Israel announced on Sunday the closure of its mission in the Irish capital due to what Israeli Foreign Minister Gideon Saar called “extreme anti-Israeli policies”.
“I will very strongly oppose any attempt by any country to misrepresent Ireland’s position. Ireland is not anti-Israeli, but it is absolutely opposed to the starvation of children, the killing of civilians , peace, international law and human rights”Prime Minister Harris told the press.
“And we have been consistent in our foreign policy position: there must be an immediate ceasefire, the hostages must be released and humanitarian aid must be delivered to the Middle East,” he added.
In his statement on the embassy closure, Israeli Foreign Minister Gideon Saar said that “Ireland has crossed all the red lines in its relations with Israel”.
“We are concerned that a very narrow interpretation of what constitutes genocide leads to a culture of impunity in which the protection of civilians is reduced to a minimum,” Micheál Martin, Deputy Prime Minister and Minister for Foreign Affairs of Ireland, said in a statement on Sunday.
Relations between the two countries have deteriorated since the outbreak of war in Gaza last October. Israel recalled its ambassador to Dublin after Ireland announced, along with Norway, Spain and Slovenia, that it would recognize a Palestinian state.
Last week, the Irish cabinet decided to formally support South Africa’s complaint against Israel at the International Court of Justice, which accuses Israel of committing genocide in Gaza, which Israel denies.
Strikes on Gaza
Meanwhile, Israeli forces continued to pound largely isolated northern Gaza as the Palestinian death toll approached 45,000.
An airstrike hit the Khalil Aweida school in the town of Beit Hanoun and killed at least 15 people, according to the nearby Kamal Adwan Hospital, where the victims were taken. The dead included two parents and their daughter, as well as a father and son, the hospital said.
In Gaza City, at least 17 people, including six women and five children, were killed in three airstrikes that hit homes housing displaced people, according to Al-Ahli Baptist Hospital.
In a statement, the Israeli army said it had struck a “terrorist cell” in Gaza City and a “terrorist meeting point” in the Beit Hanoun area.
Another Israeli airstrike killed a Palestinian journalist working for Al Jazeera, Ahmed al-Lawh, in central Gaza, according to the Qatari channel.

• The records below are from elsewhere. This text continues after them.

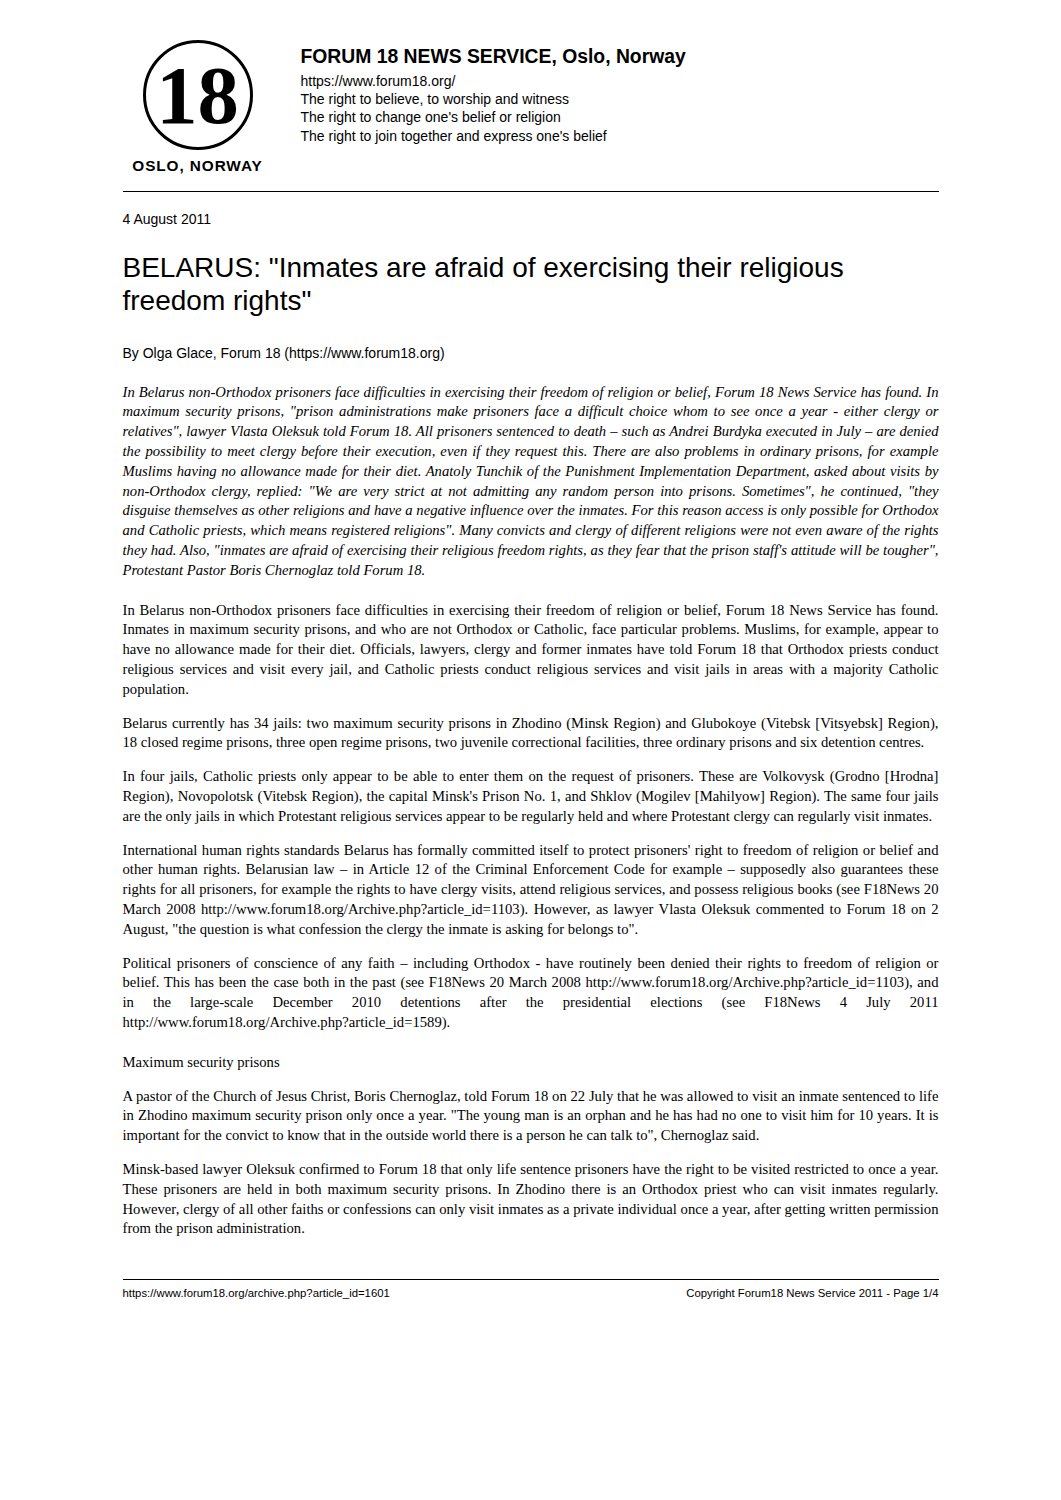18
OSLO, NORWAY
FORUM 18 NEWS SERVICE, Oslo, Norway
https://www.forum18.org/
The right to believe, to worship and witness
The right to change one's belief or religion
The right to join together and express one's belief
4 August 2011
BELARUS: "Inmates are afraid of exercising their religious freedom rights"
By Olga Glace, Forum 18 (https://www.forum18.org)
In Belarus non-Orthodox prisoners face difficulties in exercising their freedom of religion or belief, Forum 18 News Service has found. In maximum security prisons, "prison administrations make prisoners face a difficult choice whom to see once a year - either clergy or relatives", lawyer Vlasta Oleksuk told Forum 18. All prisoners sentenced to death – such as Andrei Burdyka executed in July – are denied the possibility to meet clergy before their execution, even if they request this. There are also problems in ordinary prisons, for example Muslims having no allowance made for their diet. Anatoly Tunchik of the Punishment Implementation Department, asked about visits by non-Orthodox clergy, replied: "We are very strict at not admitting any random person into prisons. Sometimes", he continued, "they disguise themselves as other religions and have a negative influence over the inmates. For this reason access is only possible for Orthodox and Catholic priests, which means registered religions". Many convicts and clergy of different religions were not even aware of the rights they had. Also, "inmates are afraid of exercising their religious freedom rights, as they fear that the prison staff's attitude will be tougher", Protestant Pastor Boris Chernoglaz told Forum 18.
In Belarus non-Orthodox prisoners face difficulties in exercising their freedom of religion or belief, Forum 18 News Service has found. Inmates in maximum security prisons, and who are not Orthodox or Catholic, face particular problems. Muslims, for example, appear to have no allowance made for their diet. Officials, lawyers, clergy and former inmates have told Forum 18 that Orthodox priests conduct religious services and visit every jail, and Catholic priests conduct religious services and visit jails in areas with a majority Catholic population.
Belarus currently has 34 jails: two maximum security prisons in Zhodino (Minsk Region) and Glubokoye (Vitebsk [Vitsyebsk] Region), 18 closed regime prisons, three open regime prisons, two juvenile correctional facilities, three ordinary prisons and six detention centres.
In four jails, Catholic priests only appear to be able to enter them on the request of prisoners. These are Volkovysk (Grodno [Hrodna] Region), Novopolotsk (Vitebsk Region), the capital Minsk's Prison No. 1, and Shklov (Mogilev [Mahilyow] Region). The same four jails are the only jails in which Protestant religious services appear to be regularly held and where Protestant clergy can regularly visit inmates.
International human rights standards Belarus has formally committed itself to protect prisoners' right to freedom of religion or belief and other human rights. Belarusian law – in Article 12 of the Criminal Enforcement Code for example – supposedly also guarantees these rights for all prisoners, for example the rights to have clergy visits, attend religious services, and possess religious books (see F18News 20 March 2008 http://www.forum18.org/Archive.php?article_id=1103). However, as lawyer Vlasta Oleksuk commented to Forum 18 on 2 August, "the question is what confession the clergy the inmate is asking for belongs to".
Political prisoners of conscience of any faith – including Orthodox - have routinely been denied their rights to freedom of religion or belief. This has been the case both in the past (see F18News 20 March 2008 http://www.forum18.org/Archive.php?article_id=1103), and in the large-scale December 2010 detentions after the presidential elections (see F18News 4 July 2011 http://www.forum18.org/Archive.php?article_id=1589).
Maximum security prisons
A pastor of the Church of Jesus Christ, Boris Chernoglaz, told Forum 18 on 22 July that he was allowed to visit an inmate sentenced to life in Zhodino maximum security prison only once a year. "The young man is an orphan and he has had no one to visit him for 10 years. It is important for the convict to know that in the outside world there is a person he can talk to", Chernoglaz said.
Minsk-based lawyer Oleksuk confirmed to Forum 18 that only life sentence prisoners have the right to be visited restricted to once a year. These prisoners are held in both maximum security prisons. In Zhodino there is an Orthodox priest who can visit inmates regularly. However, clergy of all other faiths or confessions can only visit inmates as a private individual once a year, after getting written permission from the prison administration.
https://www.forum18.org/archive.php?article_id=1601
Copyright Forum18 News Service 2011 - Page 1/4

The strike hit a Gaza Civil Defense Agency point in the Nuseirat urban refugee camp, Al-Awda Hospital said. Three civil defense employees, including the head of the agency in Nuseirat, were also killed, according to Al-Aqsa Martyrs Hospital.
Civil Defense is Gaza’s main relief agency and operates under the Hamas government.
The war in Gaza began after Hamas and other Gaza militants stormed southern Israel on October 7 last year, killing some 1,200 people and taking around 250 hostage.
Israel’s retaliatory offensive has killed nearly 45,000 Palestinians, according to Gaza’s health ministry.
The ministry does not distinguish between combatants and civilians, but says more than half of the dead are women and children.